Neo Cab versetzt uns in ein Setting, in dem aktuelle Konfliktpunkte wie die Verwertungsrechte von Nutzerdaten zu Gunsten von Technologiekonzernen entschieden worden sind. Los Ojos (spanisch für: Die Augen) gleicht einer orwellianischen Dystopie, nur, dass an die Stelle des Staates der Konzern Capra tritt. Die autonomen Autos scannen unentwegt die Gesichter inner- und außerhalb des Fahrzeugs, das Feelgrid hat Zugriff auf die Gefühlslage sowie sonstige Gesundheitswerte, und was in den Capra-Schlafkapseln aufgezeichnet wird, können wir nur erahnen. Dafür muss man eigentlich nicht in die Zukunft schauen. Im fortgeschrittenen Plattformkapitalismus besitzt der fiktive Konzern ein Quasi-Monopol, denn er ist omnipräsent und unumgänglich. Möchte man die Themenkomplexe Überwachung und Privatsphäre behandeln, beispielsweise im Ethikunterricht, so bietet Neo Cab eine gelungene Grundlage dafür, denn durch sein Zukunftsbild macht es aktuelle Tendenzen des „Roboter-Kapitalismus“, wie Lina ihn beschreibt, erzählerisch erfahrbar.

Darüber hinaus bietet Neo Cap Anknüpfungspunkte für philosophische Auseinandersetzungen mit der Frage, ob es einen freien Willen gibt. Dies zeigt sich auf sowohl spielerischen als auch erzählerischen Ebenen. Obwohl wir verschiedene Antwortmöglichkeiten angeboten bekommen, blockiert das Spiel des Öfteren Optionen. Dies scheint mit dem Gemütszustand auf dem Feelgrid zusammenzuhängen. So wird die spielerische Entscheidungsfreiheit an einigen Stellen zur Illusion, was jedoch die Entscheidungsfreiheit auf der Erzählebene widerspiegelt.

Im Laufe des Spiels erfahren wir, dass Capra über die kostenlosen Feelgrids heimlich die Präferenzen der Träger ermittelt, um Inhalte auf sie maßzuschneidern und sie zu manipulieren. So mobilisiert der Konzern die Menschen von Los Ojos dazu, Druck auf die Stadtabgeordneten auszuüben, um firmenfreundliche Gesetze zu erlassen.
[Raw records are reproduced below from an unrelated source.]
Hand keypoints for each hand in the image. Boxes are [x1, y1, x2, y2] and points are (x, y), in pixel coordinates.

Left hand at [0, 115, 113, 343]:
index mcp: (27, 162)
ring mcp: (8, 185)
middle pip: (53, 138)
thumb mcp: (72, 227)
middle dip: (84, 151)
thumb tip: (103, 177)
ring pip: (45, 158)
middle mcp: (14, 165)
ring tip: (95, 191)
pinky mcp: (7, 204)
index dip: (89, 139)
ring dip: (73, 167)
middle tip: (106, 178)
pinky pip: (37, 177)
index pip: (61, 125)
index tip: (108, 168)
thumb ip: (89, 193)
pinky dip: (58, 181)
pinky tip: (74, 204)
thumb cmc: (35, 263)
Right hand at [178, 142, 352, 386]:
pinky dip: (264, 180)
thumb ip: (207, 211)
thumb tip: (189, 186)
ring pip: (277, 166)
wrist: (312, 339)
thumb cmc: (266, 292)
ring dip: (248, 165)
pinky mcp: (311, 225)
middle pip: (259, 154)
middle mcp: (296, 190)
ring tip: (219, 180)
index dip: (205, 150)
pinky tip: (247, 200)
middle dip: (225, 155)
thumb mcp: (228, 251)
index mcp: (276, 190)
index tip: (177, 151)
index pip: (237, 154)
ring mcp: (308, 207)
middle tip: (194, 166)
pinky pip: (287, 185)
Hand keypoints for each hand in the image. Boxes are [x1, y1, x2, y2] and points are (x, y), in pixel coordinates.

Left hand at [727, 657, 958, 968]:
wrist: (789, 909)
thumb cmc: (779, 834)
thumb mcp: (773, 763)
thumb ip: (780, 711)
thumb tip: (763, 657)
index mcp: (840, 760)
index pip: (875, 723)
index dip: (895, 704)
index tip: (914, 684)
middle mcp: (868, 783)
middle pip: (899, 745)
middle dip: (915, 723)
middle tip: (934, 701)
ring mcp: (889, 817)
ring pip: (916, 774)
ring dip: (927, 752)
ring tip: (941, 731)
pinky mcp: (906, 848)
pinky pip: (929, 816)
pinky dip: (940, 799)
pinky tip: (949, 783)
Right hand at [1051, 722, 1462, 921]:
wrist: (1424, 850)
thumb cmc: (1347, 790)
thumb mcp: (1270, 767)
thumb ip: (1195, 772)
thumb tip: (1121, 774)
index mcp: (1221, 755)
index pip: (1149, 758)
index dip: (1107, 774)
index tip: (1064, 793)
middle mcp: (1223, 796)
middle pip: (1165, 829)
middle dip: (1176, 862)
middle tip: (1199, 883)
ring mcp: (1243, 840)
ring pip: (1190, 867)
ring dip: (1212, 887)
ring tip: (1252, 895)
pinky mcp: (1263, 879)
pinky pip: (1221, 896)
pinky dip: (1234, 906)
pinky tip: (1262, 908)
Im Zentrum der Geschichte steht ein Gesetzesentwurf zum Verbot menschlich gesteuerter Fahrzeuge in Reaktion auf einen Verkehrsunfall eines Neo Cabs, bei dem eine Balletttänzerin ums Leben kam. Die Problemlage nimmt unter anderem Bezug auf die Inhalte unserer personalisierten Timelines, die schon heute in sozialen Medien üblich sind.

Sind wir alle nur Spielsteine übermächtiger Technologiekonzerne? Hier leistet Neo Cab eine interessante Gegenüberstellung. Immer mehr kristallisiert sich heraus, dass die Freundschaft von Lina und Savy keine gesunde ist. Am Ende zeigt sich, dass Savy uns über das Feelgrid ohne unser Wissen abgehorcht hat und uns für ihren großen Coup einspannt, um sich als Whistleblowerin von Capras Geheimnissen einen Namen zu machen. Neo Cab zeigt, dass der freie Wille nicht nur im KI-gesteuerten "Roboter-Kapitalismus", sondern auch konventionell – etwa durch manipulative Freunde – eingeschränkt werden kann. Die Aussage des Spiels, dass technischer Fortschritt Gift für die Demokratie sein kann, ist eine, die es sich lohnt in Fächern mit der übergeordneten Aufgabe der Demokratiebildung zu besprechen.

Kommt Neo Cab in Bildungsvorhaben zum Einsatz, sollten seine Schwächen berücksichtigt werden. Gelangt man zum Finale, so legt es der Protagonistin Erkenntnisse in den Mund, die bei dem individuellen Spieldurchlauf gar nicht erlangt wurden. In Lernkontexten könnte man dieses Irritationsmoment umgehen, indem man vor Begehung der Endsequenz die Erkenntnisse der einzelnen Spieldurchläufe kollektiv zusammenträgt.